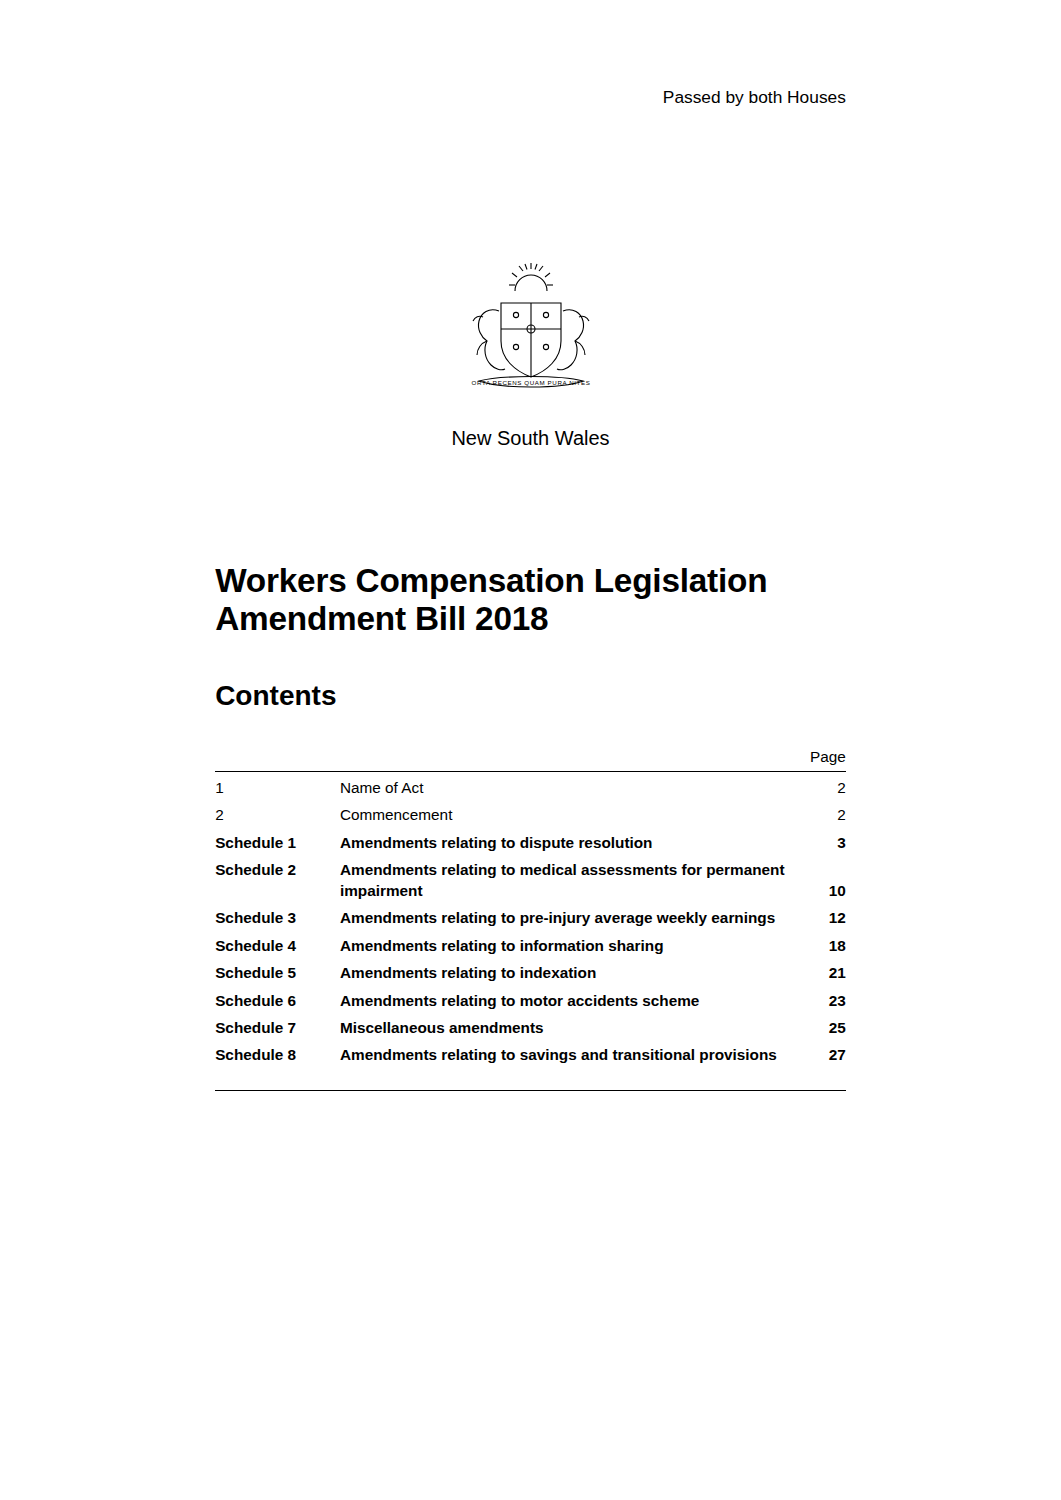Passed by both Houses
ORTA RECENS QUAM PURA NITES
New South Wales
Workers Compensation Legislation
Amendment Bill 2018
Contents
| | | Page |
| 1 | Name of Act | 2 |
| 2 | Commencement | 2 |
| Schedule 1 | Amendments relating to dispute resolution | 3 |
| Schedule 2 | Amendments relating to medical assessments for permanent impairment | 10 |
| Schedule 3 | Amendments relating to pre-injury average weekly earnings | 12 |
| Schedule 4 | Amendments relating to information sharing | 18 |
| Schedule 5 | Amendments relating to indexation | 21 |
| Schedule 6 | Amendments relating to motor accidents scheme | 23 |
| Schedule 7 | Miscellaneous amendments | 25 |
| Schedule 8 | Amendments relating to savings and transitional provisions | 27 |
════════════════════
Leaving every picture behind, retype the entries above exactly, from the first line through the line with "indexation | 21 |", and stop there.

* _Answer box_
Passed by both Houses
ORTA RECENS QUAM PURA NITES
New South Wales
Workers Compensation Legislation
Amendment Bill 2018
Contents
| | | Page |
| 1 | Name of Act | 2 |
| 2 | Commencement | 2 |
| Schedule 1 | Amendments relating to dispute resolution | 3 |
| Schedule 2 | Amendments relating to medical assessments for permanent impairment | 10 |
| Schedule 3 | Amendments relating to pre-injury average weekly earnings | 12 |
| Schedule 4 | Amendments relating to information sharing | 18 |
| Schedule 5 | Amendments relating to indexation | 21 |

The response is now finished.